The outro once again highlights Rickly’s lyrical intention, “Love is love is love is love is love/(There is no such thing as whole),” repeated, symbolically representative as a tenement; contrasting the ideal of a “full picture,” or what love should look like and exhibiting love in its purest form. By the end of the track the only thing that remains is chaos, blaring guitars, Rickly’s screams contrasting one over the other and a single piano lullaby resonating as the audible reminder of what love is in life.      

“Cross Out The Eyes” is a thematic departure from Rickly’s perspective. In an attempt to write a song from the perspective of an individual, Rickly set out on an external exploration of existence. The result is one of the most pivotal screamo-emo songs of all time. The track begins with a cadence-style rhythmic pounding between two high and low tom drums, “A silent dance that we did into this hospital bed/Hear voices from another room/It happens all the time/But July in the sand/The leaves falling/And counting down our days to live/Drain the blood from this valentine.” Rickly’s melodic vocals explore mile points with a sentiment of futility. They are daunting sign-posts that alert the oncoming end. Musically the track exhibits some of the finer experimentations of emo and hardcore’s abilities with the bass actually leading the track for the entirety of the song with the guitar subtly introduced in a poly-rhythmic short solo and then fading back into the rhythms.  

“Paris In Flames” is a heavy thematic track that exhibits the economically-driven, societal rejection of LGBTQ+ individuals. With near-metal sounding rhythm guitars and sung in a minor key, Rickly likens rejection of LGBTQ+ individuals to a form of genocide by injection. The needle is representative of two points, a means to an end, or means to hear the music, as is referenced by Rickly’s lyrics in the form of a record player.  In this track, Rickly uses spoken word, stating “Here in this collapsed lung of a borough/There is no sunlight/The sunlight is manufactured in a windowless room/Distant and incoherent/Businessmen hang themselves,” highlighting the masterful poetics of Rickly’s writing, which materializes the ostracization on the basis of being of a different sexual orientation. The false sunlight in Rickly’s prose is symbolic of the lies of heteronormativity , to the point to where the only one sexual orientation can exist, falsely exhibited as the only one.
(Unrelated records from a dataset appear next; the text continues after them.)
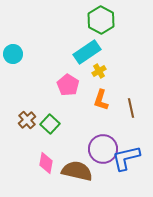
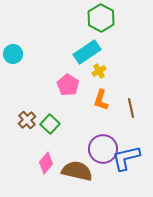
green hexagon: moved 2 px up
pink diamond: rotated 30 degrees clockwise
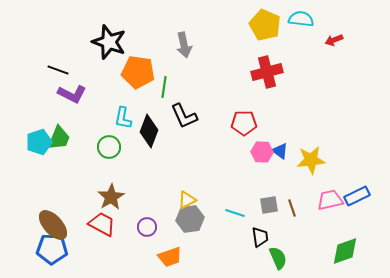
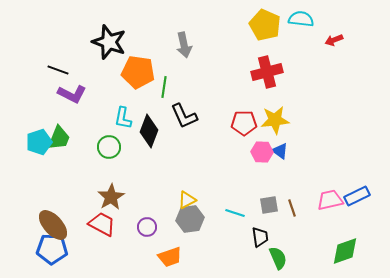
yellow star: moved 36 px left, 40 px up
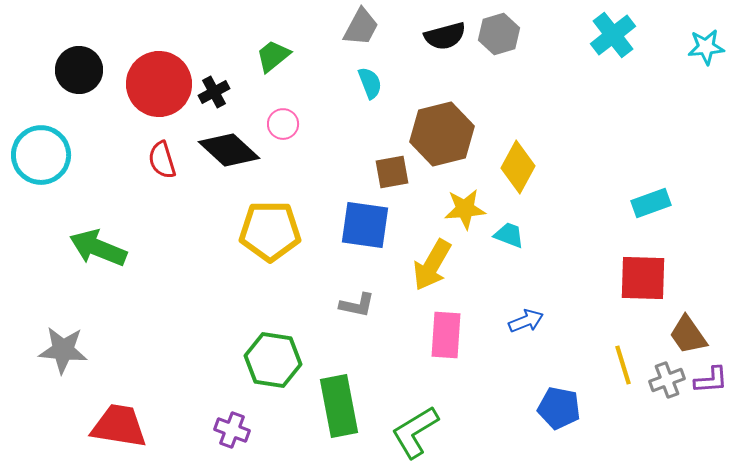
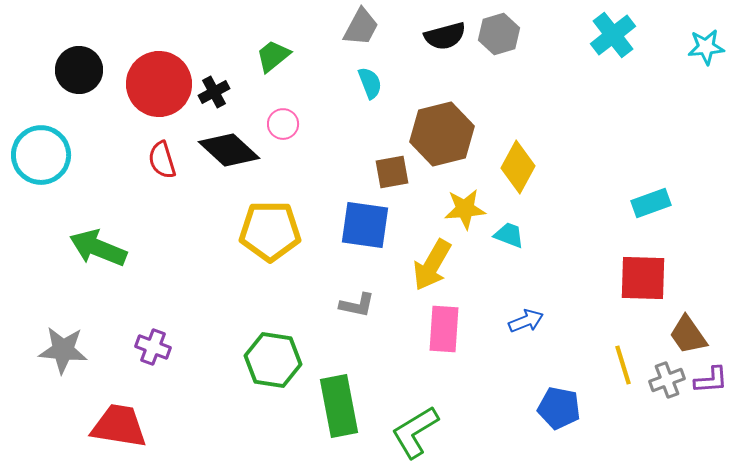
pink rectangle: moved 2 px left, 6 px up
purple cross: moved 79 px left, 83 px up
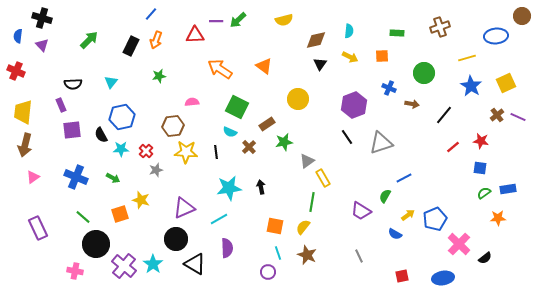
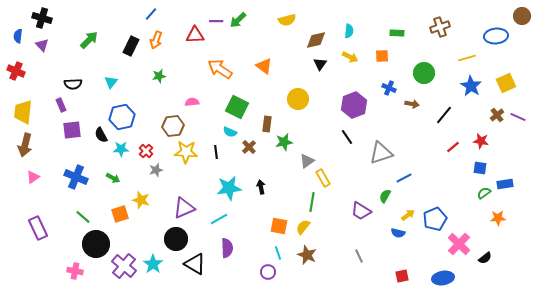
yellow semicircle at (284, 20): moved 3 px right
brown rectangle at (267, 124): rotated 49 degrees counterclockwise
gray triangle at (381, 143): moved 10 px down
blue rectangle at (508, 189): moved 3 px left, 5 px up
orange square at (275, 226): moved 4 px right
blue semicircle at (395, 234): moved 3 px right, 1 px up; rotated 16 degrees counterclockwise
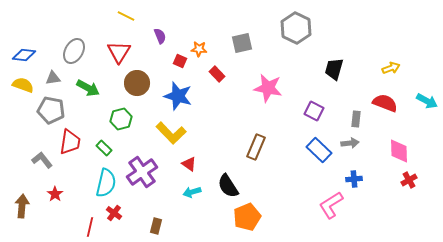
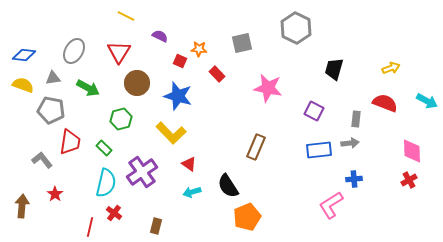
purple semicircle at (160, 36): rotated 42 degrees counterclockwise
blue rectangle at (319, 150): rotated 50 degrees counterclockwise
pink diamond at (399, 151): moved 13 px right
These are all experiences we have either gone through at one time or another, or have sympathized with. Our only vantage point to understanding one another is simply existing as human beings. That being said, we are not ever alone, or as alone as we think we are, and if we think we are alone in this world, it really puts some questionable thoughts in our head. I implore everyone who needs to talk, please reach out for help.  No matter how alone I feel, how hurt I may be, or how heavy the rain feels when it pours, I know talking my feelings out and writing definitely helps me mentally.